Page 20
Story: City of Souls and Sinners
He looked up just in time to see a woman standing in the middle of the road.
Grabbing the steering wheel with one hand and the cigar with the other, he swerved to the left and slammed his boot down on the brake.
Tires screeched as the vehicle came to a halt in the middle of both lanes, steering wheel juddering in hand. Luckily, there were no other cars around but his, no pedestrians except the one.
And luckily, he’d managed not to hit the fool who’d decided to stand in the middle of the damn road at night.
The woman—a hellseher, no older than twenty, maybe twenty-one—squinted in the glow of the headlights. Slowly, she began shuffling toward the vehicle.
But she stopped walking nearly as soon as she’d started, her upper body half-turning in the other direction, ready to bolt at the first sign of danger. Her white t-shirt and jeans were soaked and speckled with mud. Her chin-length hair might’ve been blonde, but it was too filthy to tell for certain, never mind how this road was heavily shadowed from a lack of streetlights, making it difficult to see anything. The ivory skin of her arms was flecked with shallow scratches, purple bruises, and more mud.
The leather of the back seat groaned as Tanner shifted forward to get a better look. “Think it’s a trap?”
Slowly, Max turned around in his seat.
Tanner was staring through the windshield, head jutting forward like a chicken’s. When he noticed Max’s attention on him, he began to pull it back. “What?” Tanner demanded.
“Who the hell would be dumb enough to set a trap for three armed Devils in the middle of the night?”
Tanner frowned. “Lionel?”
Lace didn’t look at either of them when she spoke. “Lionel’s smarter than that. If this is a trap, it’s a stupid one made by a stupid person on the wettest night of the stupid year.” That about summed up how everyone was feeling after Kalendae. They were all still rattled, still trying to come to grips with the crazy shit that’d happened and move on.
Max put the vehicle in park and opened his door. He placed a booted foot on the running board and rested a hand on the roof.
“Hey!” he called into the damp night. The woman flinched at the sound of his voice. “Are you hurt?”
She gaped at him in confusion, her eyes—bolted wide with fear, the irises a preternatural, crystal-blue—flicking about the area. There was a vacancy to them, as if she were seeing things no one else could. It made Max’s skin crawl.
Maybe she was on something. It wouldn’t surprise him; Angelthene’s drug problem was at a record high, and it was only getting worse every day.
“Is there someone I can call for you?” Max tried again. Her teeth were chattering, and she mumbled something he couldn’t hear. Max cupped a hand to his ear. “I’m sorry, I can’t hear you. The river, the rain.” He gestured about the area with a sweep of his hand, to which the woman flinched again.
When she spoke, she used a language he wasn’t familiar with.
Lace whispered, “What did she say?”
“She’s speaking Ilevyn,” Tanner replied.
There was a beat of silence as everyone’s thoughts presumably went to the same place.
Lace said, “Isn’t that a dead language?” It certainly was.
Max made to step down from the vehicle, but just as he was lowering his boot, the woman turned and ran in the opposite direction.
“Hey!” he shouted. He jumped off the running board and took off after her. Behind him, he heard Lace and Tanner opening their doors.
Max ran down the road, grunting as his boots caught on sharp rocks and slipped in slick mud. Cold air whipped past, filling his open jacket like wind in a sail. He kept calling after the woman, but she did not turn around, nor did she slow.

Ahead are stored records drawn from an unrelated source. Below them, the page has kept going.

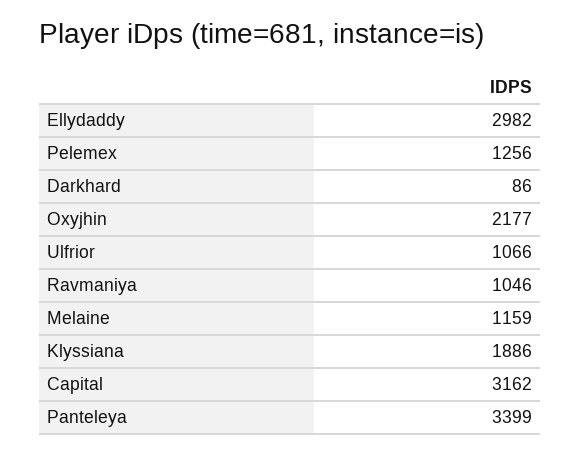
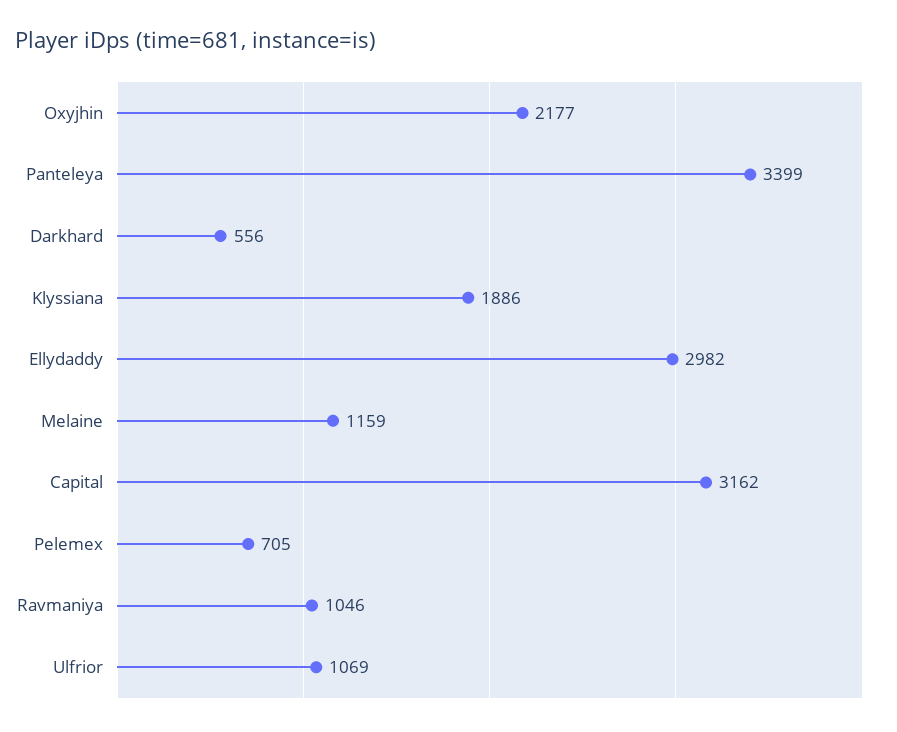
  {
    "Ellydaddy": 2982,
-   "Pelemex": 1256,
+   "Pelemex": 705,
-   "Darkhard": 86,
+   "Darkhard": 556,
    "Oxyjhin": 2177,
-   "Ulfrior": 1066,
+   "Ulfrior": 1069,
    "Ravmaniya": 1046,
    "Melaine": 1159,
    "Klyssiana": 1886,
    "Capital": 3162,
    "Panteleya": 3399
  }

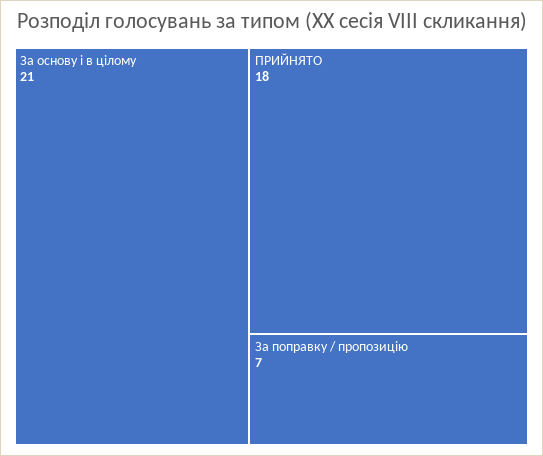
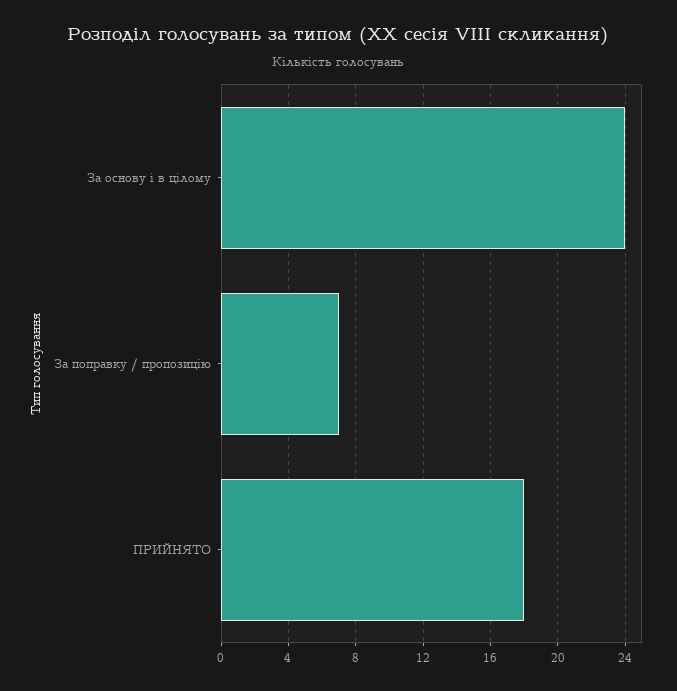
  {
-   "За основу і в цілому": 21,
+   "За основу і в цілому": 24,
    "ПРИЙНЯТО": 18,
    "За поправку / пропозицію": 7
  }

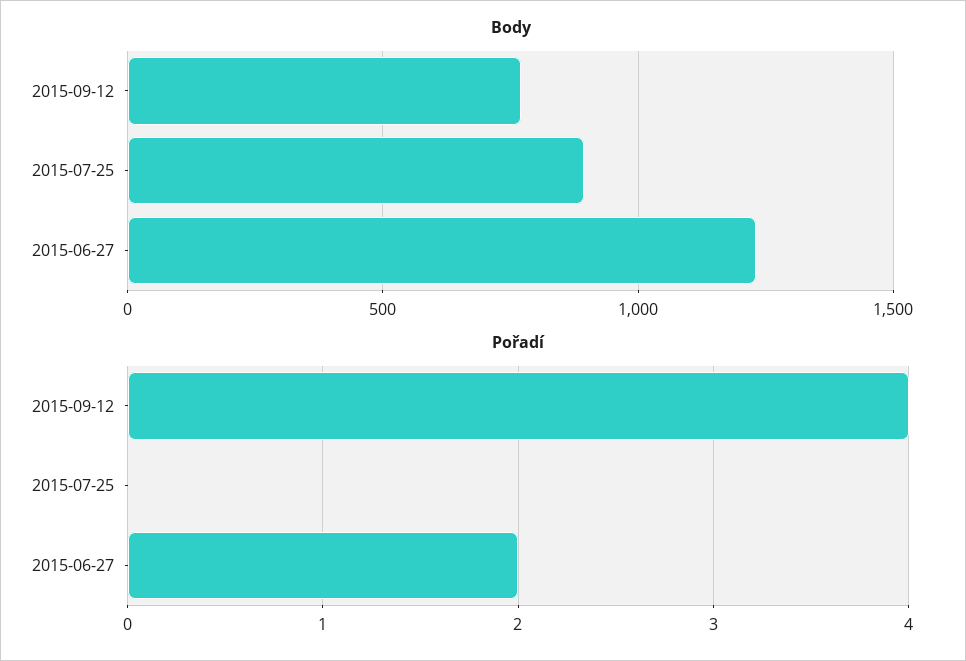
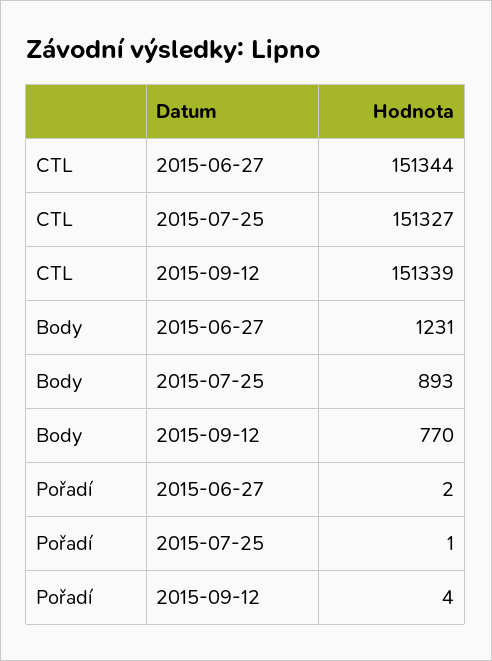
  {
    "Body": {
      "2015-09-12": 770,
      "2015-07-25": 893,
      "2015-06-27": 1231
    },
    "Pořadí": {
      "2015-09-12": 4,
-     "2015-07-25": 0,
+     "2015-07-25": 1,
      "2015-06-27": 2
-   }
+   },
+   "CTL": {
+     "2015-06-27": 151344,
+     "2015-07-25": 151327,
+     "2015-09-12": 151339
+   }
  }

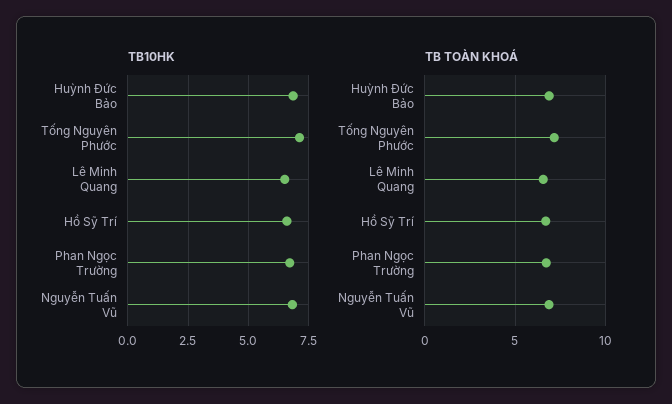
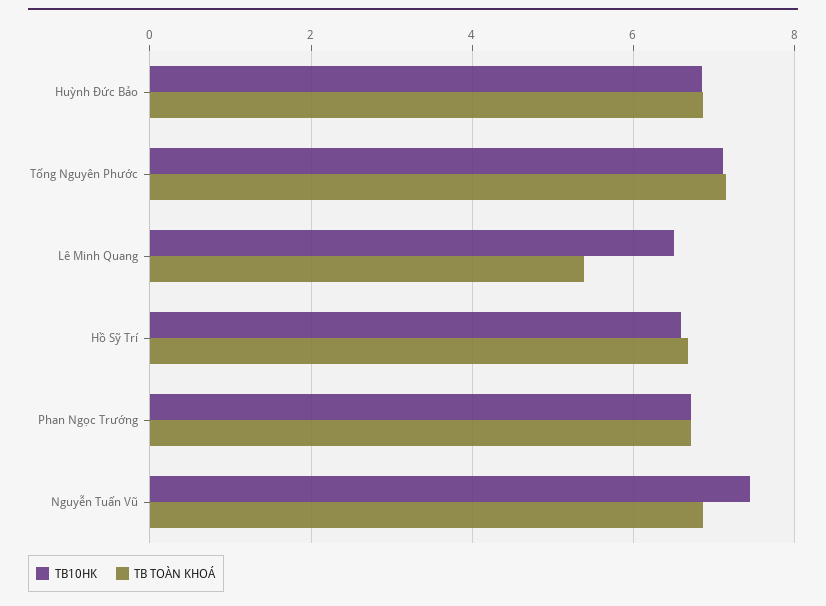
  {
    "TB10HK": {
      "Huỳnh Đức Bảo": 6.8,
      "Tống Nguyên Phước": 7.2,
      "Lê Minh Quang": 6.6,
      "Hồ Sỹ Trí": 6.6,
      "Phan Ngọc Trường": 6.8,
-     "Nguyễn Tuấn Vũ": 6.75
+     "Nguyễn Tuấn Vũ": 7.4
    },
    "TB TOÀN KHOÁ": {
      "Huỳnh Đức Bảo": 6.8,
      "Tống Nguyên Phước": 7.2,
-     "Lê Minh Quang": 6.5,
+     "Lê Minh Quang": 5.4,
      "Hồ Sỹ Trí": 6.6,
      "Phan Ngọc Trường": 6.8,
      "Nguyễn Tuấn Vũ": 6.8
    }
  }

How was she so fast? Was he really so exhausted and mentally troubled that he couldn’t keep up with a woman who was practically half his size, and with far shorter legs than his?
Another minute passed before he cursed and slowed to a stop.
To hell with this. If she wasn’t interested in getting help, he would let her run.
Still, he found that he kept watching her, remembering how he’d felt in his days as an older brother worrying about his little sister.
There had to be a good reason she was out here alone in the dead of night in a city like Angelthene. That look of bone-deep fear in her eyes had been put there by someone. Someone who’d given her a reason to run, to be reluctant to trust anyone who offered to help her. It was for this reason that Max’s boots stayed rooted in place.